» **WHAT IS EXPECTED**: Retrieve each line that contains the word "wider" from the entries below.

Transcribed page contents
Content starts

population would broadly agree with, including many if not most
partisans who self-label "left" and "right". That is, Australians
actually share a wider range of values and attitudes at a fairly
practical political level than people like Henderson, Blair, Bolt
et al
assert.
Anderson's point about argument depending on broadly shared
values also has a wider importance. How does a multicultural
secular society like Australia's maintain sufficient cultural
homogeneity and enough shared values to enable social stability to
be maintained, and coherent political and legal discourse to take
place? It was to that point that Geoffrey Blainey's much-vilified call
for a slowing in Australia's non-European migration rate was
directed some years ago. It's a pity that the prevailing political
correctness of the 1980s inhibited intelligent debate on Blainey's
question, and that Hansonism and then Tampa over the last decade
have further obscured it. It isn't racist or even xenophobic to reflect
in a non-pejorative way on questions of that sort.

Content ends

» **SOLUTION**:
actually share a wider range of values and attitudes at a fairly
values also has a wider importance. How does a multicultural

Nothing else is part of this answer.